● Task brief
Please render the stretch from the start of the listing through the line containing "Identify the document" as a Markdown table with the columns Entry and Text. Number each line, and leave out blank lines and pictures.

start Data supplied

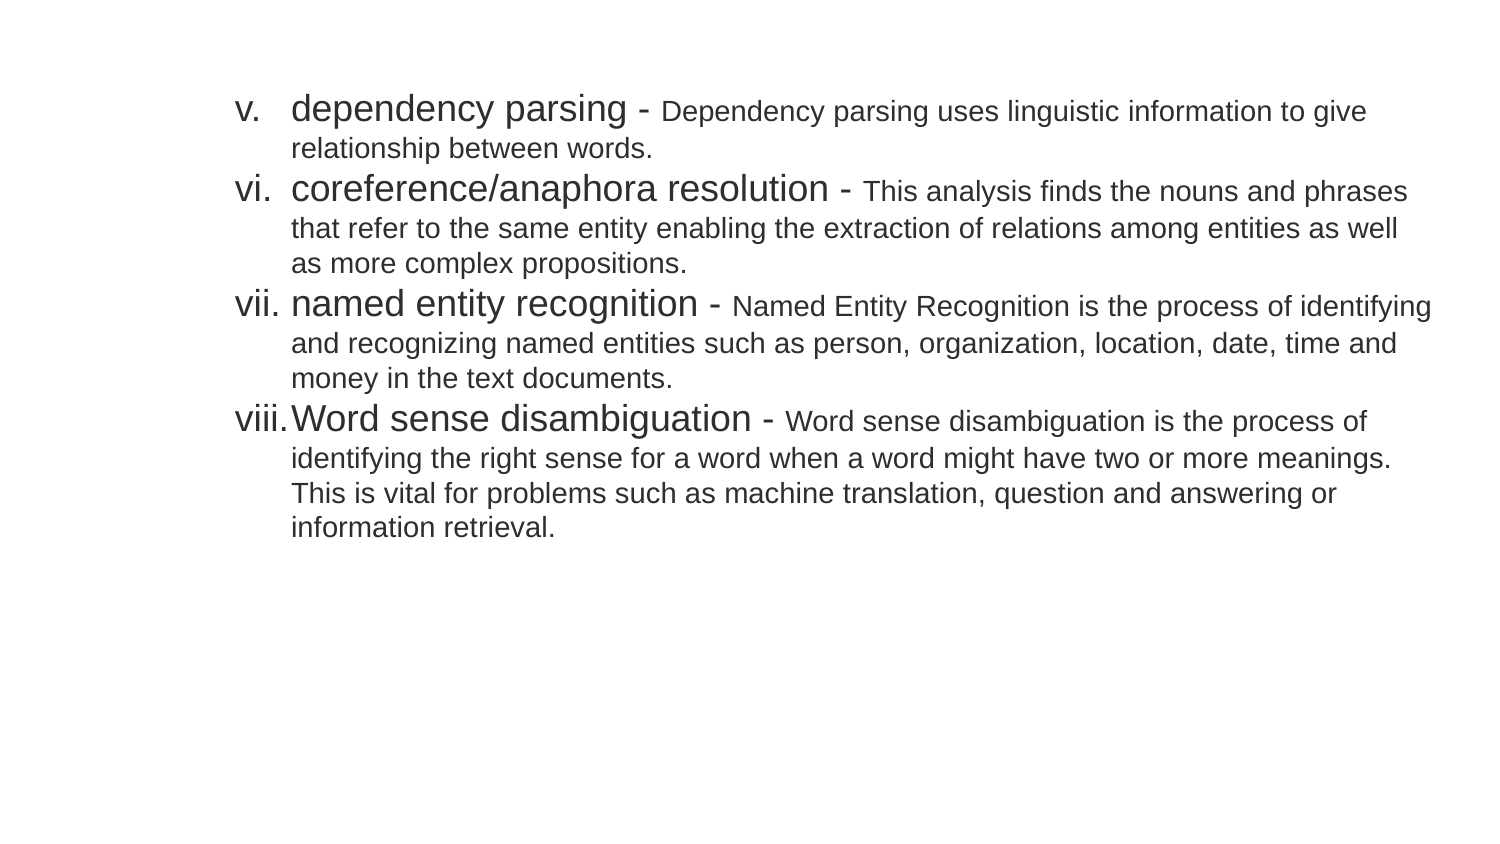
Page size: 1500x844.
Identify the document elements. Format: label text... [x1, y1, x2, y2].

list dependency parsing - Dependency parsing uses linguistic information to give relationship between words. coreference/anaphora resolution - This analysis finds the nouns and phrases that refer to the same entity enabling the extraction of relations among entities as well as more complex propositions. named entity recognition - Named Entity Recognition is the process of identifying and recognizing named entities such as person, organization, location, date, time and money in the text documents. Word sense disambiguation - Word sense disambiguation is the process of identifying the right sense for a word when a word might have two or more meanings. This is vital for problems such as machine translation, question and answering or information retrieval. [51, 69, 1449, 630]
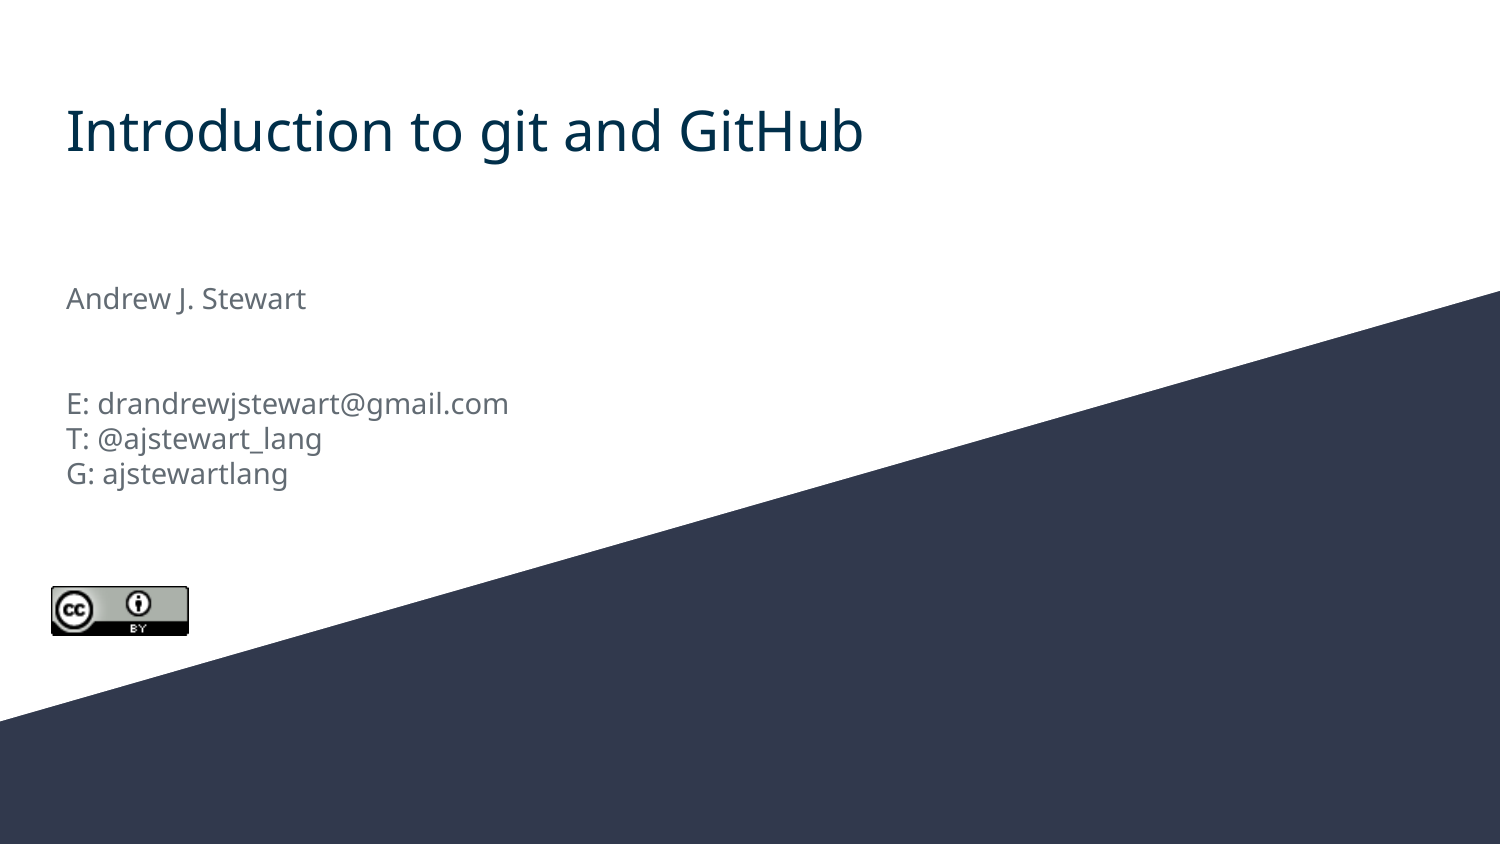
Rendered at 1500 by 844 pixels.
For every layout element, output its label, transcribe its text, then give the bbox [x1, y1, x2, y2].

title Introduction to git and GitHub [51, 80, 1449, 229]
picture [51, 586, 189, 636]
text_box Andrew J. Stewart E: drandrewjstewart@gmail.com T: @ajstewart_lang G: ajstewartlang [51, 265, 813, 387]
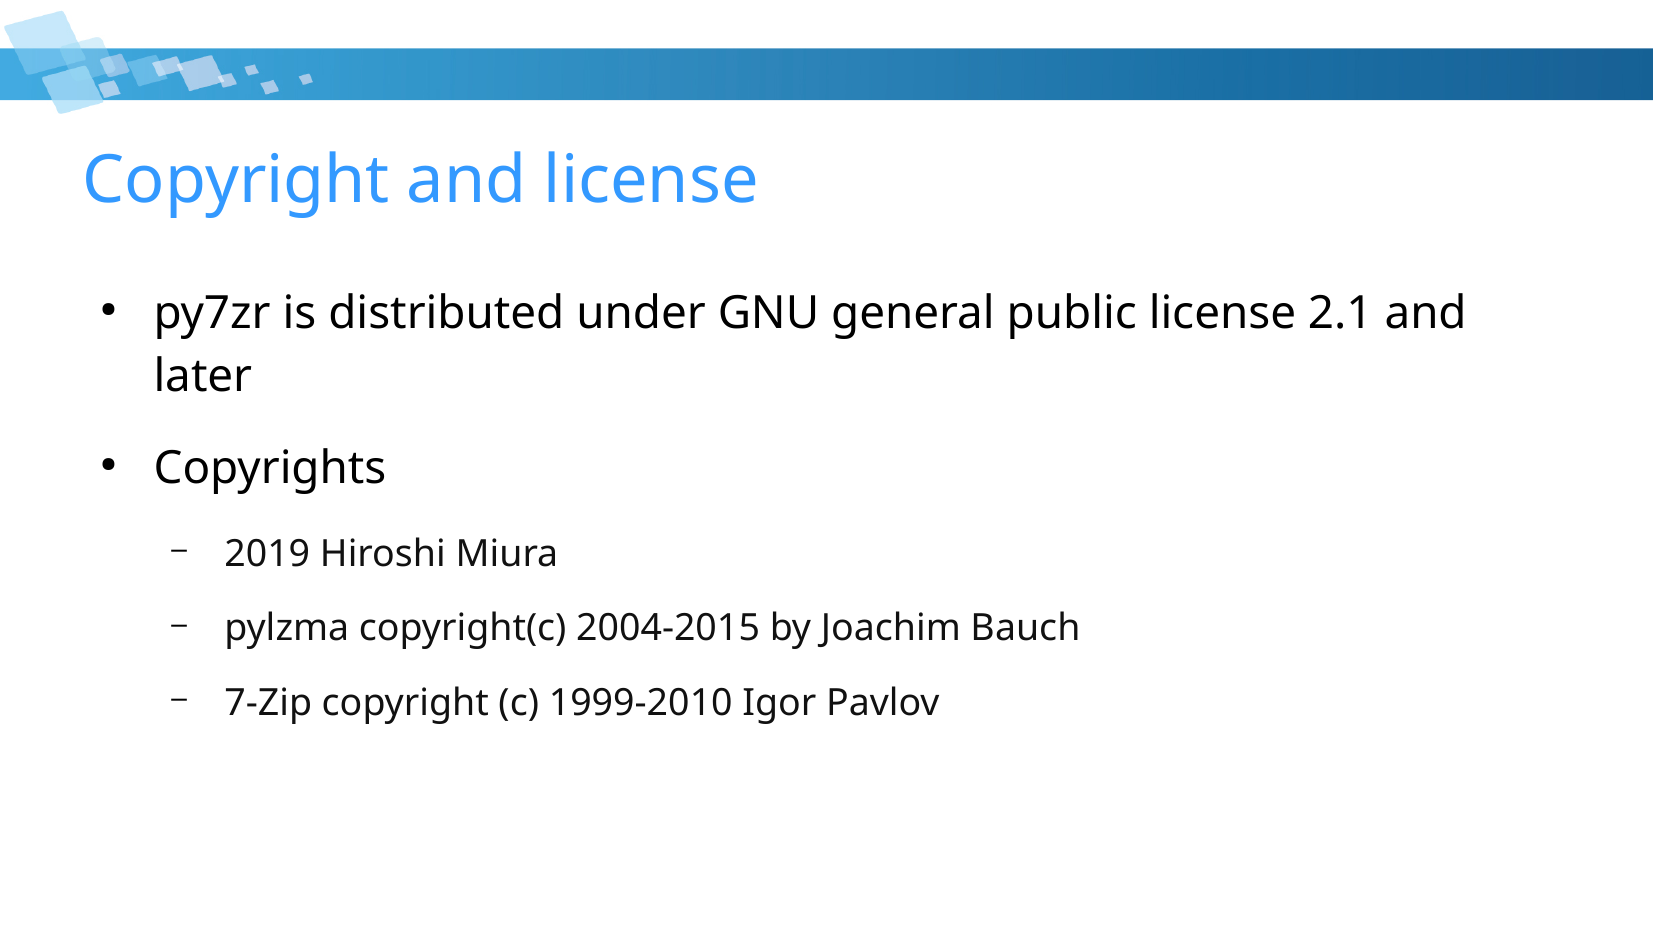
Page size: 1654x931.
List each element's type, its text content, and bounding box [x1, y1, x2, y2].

picture [0, 0, 1653, 929]
title Copyright and license [82, 99, 1571, 255]
list py7zr is distributed under GNU general public license 2.1 and later Copyrights 2019 Hiroshi Miura pylzma copyright(c) 2004-2015 by Joachim Bauch 7-Zip copyright (c) 1999-2010 Igor Pavlov [82, 279, 1571, 820]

end Data supplied

● Expected answer
| Entry | Text |
|---|---|
| 1 | Page size: 1500x844. |
| 2 | Identify the document elements. Format: label text... [x1, y1, x2, y2]. |